[Entries shown]
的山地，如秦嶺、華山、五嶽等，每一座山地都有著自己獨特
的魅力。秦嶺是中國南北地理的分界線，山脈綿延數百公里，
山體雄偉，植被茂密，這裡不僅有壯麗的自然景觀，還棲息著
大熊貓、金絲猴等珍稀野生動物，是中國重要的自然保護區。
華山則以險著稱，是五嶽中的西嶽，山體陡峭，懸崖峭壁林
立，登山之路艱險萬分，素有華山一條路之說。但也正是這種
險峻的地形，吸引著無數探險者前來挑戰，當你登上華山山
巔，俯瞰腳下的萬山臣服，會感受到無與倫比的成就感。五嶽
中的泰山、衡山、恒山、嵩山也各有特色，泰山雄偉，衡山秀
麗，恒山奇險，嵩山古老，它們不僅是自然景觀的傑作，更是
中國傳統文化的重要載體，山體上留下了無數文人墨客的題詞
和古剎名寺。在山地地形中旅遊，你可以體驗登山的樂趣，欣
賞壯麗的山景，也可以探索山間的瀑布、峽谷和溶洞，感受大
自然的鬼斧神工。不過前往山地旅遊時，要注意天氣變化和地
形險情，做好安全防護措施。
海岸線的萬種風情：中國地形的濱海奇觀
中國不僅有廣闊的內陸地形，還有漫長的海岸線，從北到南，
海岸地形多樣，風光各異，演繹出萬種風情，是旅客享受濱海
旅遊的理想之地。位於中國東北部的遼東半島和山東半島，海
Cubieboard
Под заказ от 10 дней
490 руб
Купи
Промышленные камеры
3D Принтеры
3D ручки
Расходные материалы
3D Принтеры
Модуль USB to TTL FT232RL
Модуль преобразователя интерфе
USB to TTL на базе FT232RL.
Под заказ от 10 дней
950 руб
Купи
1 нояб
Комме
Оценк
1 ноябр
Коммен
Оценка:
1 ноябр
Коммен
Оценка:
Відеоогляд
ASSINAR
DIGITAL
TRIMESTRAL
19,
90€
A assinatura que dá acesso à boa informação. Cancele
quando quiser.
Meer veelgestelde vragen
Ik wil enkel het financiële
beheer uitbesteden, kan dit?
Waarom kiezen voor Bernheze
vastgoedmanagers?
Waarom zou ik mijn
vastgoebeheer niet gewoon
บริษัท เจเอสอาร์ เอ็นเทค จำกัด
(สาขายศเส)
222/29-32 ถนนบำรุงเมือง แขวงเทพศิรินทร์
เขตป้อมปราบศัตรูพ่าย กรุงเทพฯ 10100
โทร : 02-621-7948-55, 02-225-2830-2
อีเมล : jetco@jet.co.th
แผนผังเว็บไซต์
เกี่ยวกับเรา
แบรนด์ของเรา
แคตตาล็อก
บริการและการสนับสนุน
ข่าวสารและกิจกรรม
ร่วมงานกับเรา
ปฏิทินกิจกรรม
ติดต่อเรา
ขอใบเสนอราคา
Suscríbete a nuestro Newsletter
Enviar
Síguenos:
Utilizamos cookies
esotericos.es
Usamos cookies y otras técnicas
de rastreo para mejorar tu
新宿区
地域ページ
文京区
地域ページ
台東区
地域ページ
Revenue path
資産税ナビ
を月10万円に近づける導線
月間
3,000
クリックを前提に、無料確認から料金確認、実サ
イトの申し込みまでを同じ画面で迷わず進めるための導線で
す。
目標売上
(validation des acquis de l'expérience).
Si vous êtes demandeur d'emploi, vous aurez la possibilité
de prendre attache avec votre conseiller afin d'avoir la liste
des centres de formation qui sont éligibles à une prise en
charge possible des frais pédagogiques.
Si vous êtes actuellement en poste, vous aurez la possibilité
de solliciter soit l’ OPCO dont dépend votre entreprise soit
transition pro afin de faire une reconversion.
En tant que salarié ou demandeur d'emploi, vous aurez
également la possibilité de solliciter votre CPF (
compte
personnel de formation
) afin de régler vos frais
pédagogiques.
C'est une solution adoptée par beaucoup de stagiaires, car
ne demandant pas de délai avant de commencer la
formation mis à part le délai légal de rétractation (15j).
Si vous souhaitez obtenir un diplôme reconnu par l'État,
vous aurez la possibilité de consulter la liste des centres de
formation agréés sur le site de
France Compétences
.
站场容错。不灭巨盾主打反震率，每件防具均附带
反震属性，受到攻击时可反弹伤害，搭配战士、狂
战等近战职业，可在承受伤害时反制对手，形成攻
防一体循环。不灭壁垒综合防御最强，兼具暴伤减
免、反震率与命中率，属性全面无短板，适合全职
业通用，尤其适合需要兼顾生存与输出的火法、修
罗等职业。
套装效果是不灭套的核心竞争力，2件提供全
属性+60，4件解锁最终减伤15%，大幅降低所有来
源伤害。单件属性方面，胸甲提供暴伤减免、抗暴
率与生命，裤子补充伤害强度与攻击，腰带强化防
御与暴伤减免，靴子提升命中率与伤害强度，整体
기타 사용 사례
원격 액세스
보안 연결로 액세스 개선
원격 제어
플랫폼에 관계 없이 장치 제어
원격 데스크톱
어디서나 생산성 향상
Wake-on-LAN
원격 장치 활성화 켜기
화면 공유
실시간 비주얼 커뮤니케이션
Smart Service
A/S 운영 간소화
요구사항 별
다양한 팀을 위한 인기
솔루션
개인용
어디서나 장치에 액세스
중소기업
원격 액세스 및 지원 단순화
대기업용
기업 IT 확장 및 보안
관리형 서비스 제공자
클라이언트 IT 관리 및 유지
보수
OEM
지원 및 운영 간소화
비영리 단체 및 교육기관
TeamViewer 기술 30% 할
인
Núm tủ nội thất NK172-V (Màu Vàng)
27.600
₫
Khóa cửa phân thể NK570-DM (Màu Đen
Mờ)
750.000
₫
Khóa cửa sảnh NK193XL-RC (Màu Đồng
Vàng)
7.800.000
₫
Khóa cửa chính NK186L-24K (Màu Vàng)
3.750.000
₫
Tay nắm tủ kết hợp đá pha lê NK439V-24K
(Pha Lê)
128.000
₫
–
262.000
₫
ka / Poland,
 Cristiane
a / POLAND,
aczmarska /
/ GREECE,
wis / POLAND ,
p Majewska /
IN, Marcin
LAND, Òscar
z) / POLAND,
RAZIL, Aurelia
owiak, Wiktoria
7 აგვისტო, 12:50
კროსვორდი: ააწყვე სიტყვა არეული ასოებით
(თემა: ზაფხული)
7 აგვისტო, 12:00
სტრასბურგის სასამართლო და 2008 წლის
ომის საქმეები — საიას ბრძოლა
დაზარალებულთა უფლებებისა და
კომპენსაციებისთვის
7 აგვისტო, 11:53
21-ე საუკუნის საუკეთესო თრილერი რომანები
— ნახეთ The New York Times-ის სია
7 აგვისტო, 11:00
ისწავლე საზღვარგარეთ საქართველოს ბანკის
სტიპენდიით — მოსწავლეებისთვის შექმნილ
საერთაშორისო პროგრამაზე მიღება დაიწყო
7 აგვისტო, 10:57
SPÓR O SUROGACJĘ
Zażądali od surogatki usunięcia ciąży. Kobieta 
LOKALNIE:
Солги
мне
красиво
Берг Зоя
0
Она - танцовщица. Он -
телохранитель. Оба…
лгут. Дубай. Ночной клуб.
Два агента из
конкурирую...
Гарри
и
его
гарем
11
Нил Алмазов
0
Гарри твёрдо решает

[Work order]
Output every line from the records, exactly as written.

[Your solution]
的山地，如秦嶺、華山、五嶽等，每一座山地都有著自己獨特
的魅力。秦嶺是中國南北地理的分界線，山脈綿延數百公里，
山體雄偉，植被茂密，這裡不僅有壯麗的自然景觀，還棲息著
大熊貓、金絲猴等珍稀野生動物，是中國重要的自然保護區。
華山則以險著稱，是五嶽中的西嶽，山體陡峭，懸崖峭壁林
立，登山之路艱險萬分，素有華山一條路之說。但也正是這種
險峻的地形，吸引著無數探險者前來挑戰，當你登上華山山
巔，俯瞰腳下的萬山臣服，會感受到無與倫比的成就感。五嶽
中的泰山、衡山、恒山、嵩山也各有特色，泰山雄偉，衡山秀
麗，恒山奇險，嵩山古老，它們不僅是自然景觀的傑作，更是
中國傳統文化的重要載體，山體上留下了無數文人墨客的題詞
和古剎名寺。在山地地形中旅遊，你可以體驗登山的樂趣，欣
賞壯麗的山景，也可以探索山間的瀑布、峽谷和溶洞，感受大
自然的鬼斧神工。不過前往山地旅遊時，要注意天氣變化和地
形險情，做好安全防護措施。
海岸線的萬種風情：中國地形的濱海奇觀
中國不僅有廣闊的內陸地形，還有漫長的海岸線，從北到南，
海岸地形多樣，風光各異，演繹出萬種風情，是旅客享受濱海
旅遊的理想之地。位於中國東北部的遼東半島和山東半島，海
Cubieboard
Под заказ от 10 дней
490 руб
Купи
Промышленные камеры
3D Принтеры
3D ручки
Расходные материалы
3D Принтеры
Модуль USB to TTL FT232RL
Модуль преобразователя интерфе
USB to TTL на базе FT232RL.
Под заказ от 10 дней
950 руб
Купи
1 нояб
Комме
Оценк
1 ноябр
Коммен
Оценка:
1 ноябр
Коммен
Оценка:
Відеоогляд
ASSINAR
DIGITAL
TRIMESTRAL
19,
90€
A assinatura que dá acesso à boa informação. Cancele
quando quiser.
Meer veelgestelde vragen
Ik wil enkel het financiële
beheer uitbesteden, kan dit?
Waarom kiezen voor Bernheze
vastgoedmanagers?
Waarom zou ik mijn
vastgoebeheer niet gewoon
บริษัท เจเอสอาร์ เอ็นเทค จำกัด
(สาขายศเส)
222/29-32 ถนนบำรุงเมือง แขวงเทพศิรินทร์
เขตป้อมปราบศัตรูพ่าย กรุงเทพฯ 10100
โทร : 02-621-7948-55, 02-225-2830-2
อีเมล : jetco@jet.co.th
แผนผังเว็บไซต์
เกี่ยวกับเรา
แบรนด์ของเรา
แคตตาล็อก
บริการและการสนับสนุน
ข่าวสารและกิจกรรม
ร่วมงานกับเรา
ปฏิทินกิจกรรม
ติดต่อเรา
ขอใบเสนอราคา
Suscríbete a nuestro Newsletter
Enviar
Síguenos:
Utilizamos cookies
esotericos.es
Usamos cookies y otras técnicas
de rastreo para mejorar tu
新宿区
地域ページ
文京区
地域ページ
台東区
地域ページ
Revenue path
資産税ナビ
を月10万円に近づける導線
月間
3,000
クリックを前提に、無料確認から料金確認、実サ
イトの申し込みまでを同じ画面で迷わず進めるための導線で
す。
目標売上
(validation des acquis de l'expérience).
Si vous êtes demandeur d'emploi, vous aurez la possibilité
de prendre attache avec votre conseiller afin d'avoir la liste
des centres de formation qui sont éligibles à une prise en
charge possible des frais pédagogiques.
Si vous êtes actuellement en poste, vous aurez la possibilité
de solliciter soit l’ OPCO dont dépend votre entreprise soit
transition pro afin de faire une reconversion.
En tant que salarié ou demandeur d'emploi, vous aurez
également la possibilité de solliciter votre CPF (
compte
personnel de formation
) afin de régler vos frais
pédagogiques.
C'est une solution adoptée par beaucoup de stagiaires, car
ne demandant pas de délai avant de commencer la
formation mis à part le délai légal de rétractation (15j).
Si vous souhaitez obtenir un diplôme reconnu par l'État,
vous aurez la possibilité de consulter la liste des centres de
formation agréés sur le site de
France Compétences
.
站场容错。不灭巨盾主打反震率，每件防具均附带
反震属性，受到攻击时可反弹伤害，搭配战士、狂
战等近战职业，可在承受伤害时反制对手，形成攻
防一体循环。不灭壁垒综合防御最强，兼具暴伤减
免、反震率与命中率，属性全面无短板，适合全职
业通用，尤其适合需要兼顾生存与输出的火法、修
罗等职业。
套装效果是不灭套的核心竞争力，2件提供全
属性+60，4件解锁最终减伤15%，大幅降低所有来
源伤害。单件属性方面，胸甲提供暴伤减免、抗暴
率与生命，裤子补充伤害强度与攻击，腰带强化防
御与暴伤减免，靴子提升命中率与伤害强度，整体
기타 사용 사례
원격 액세스
보안 연결로 액세스 개선
원격 제어
플랫폼에 관계 없이 장치 제어
원격 데스크톱
어디서나 생산성 향상
Wake-on-LAN
원격 장치 활성화 켜기
화면 공유
실시간 비주얼 커뮤니케이션
Smart Service
A/S 운영 간소화
요구사항 별
다양한 팀을 위한 인기
솔루션
개인용
어디서나 장치에 액세스
중소기업
원격 액세스 및 지원 단순화
대기업용
기업 IT 확장 및 보안
관리형 서비스 제공자
클라이언트 IT 관리 및 유지
보수
OEM
지원 및 운영 간소화
비영리 단체 및 교육기관
TeamViewer 기술 30% 할
인
Núm tủ nội thất NK172-V (Màu Vàng)
27.600
₫
Khóa cửa phân thể NK570-DM (Màu Đen
Mờ)
750.000
₫
Khóa cửa sảnh NK193XL-RC (Màu Đồng
Vàng)
7.800.000
₫
Khóa cửa chính NK186L-24K (Màu Vàng)
3.750.000
₫
Tay nắm tủ kết hợp đá pha lê NK439V-24K
(Pha Lê)
128.000
₫
–
262.000
₫
ka / Poland,
 Cristiane
a / POLAND,
aczmarska /
/ GREECE,
wis / POLAND ,
p Majewska /
IN, Marcin
LAND, Òscar
z) / POLAND,
RAZIL, Aurelia
owiak, Wiktoria
7 აგვისტო, 12:50
კროსვორდი: ააწყვე სიტყვა არეული ასოებით
(თემა: ზაფხული)
7 აგვისტო, 12:00
სტრასბურგის სასამართლო და 2008 წლის
ომის საქმეები — საიას ბრძოლა
დაზარალებულთა უფლებებისა და
კომპენსაციებისთვის
7 აგვისტო, 11:53
21-ე საუკუნის საუკეთესო თრილერი რომანები
— ნახეთ The New York Times-ის სია
7 აგვისტო, 11:00
ისწავლე საზღვარგარეთ საქართველოს ბანკის
სტიპენდიით — მოსწავლეებისთვის შექმნილ
საერთაშორისო პროგრამაზე მიღება დაიწყო
7 აგვისტო, 10:57
SPÓR O SUROGACJĘ
Zażądali od surogatki usunięcia ciąży. Kobieta 
LOKALNIE:
Солги
мне
красиво
Берг Зоя
0
Она - танцовщица. Он -
телохранитель. Оба…
лгут. Дубай. Ночной клуб.
Два агента из
конкурирую...
Гарри
и
его
гарем
11
Нил Алмазов
0
Гарри твёрдо решает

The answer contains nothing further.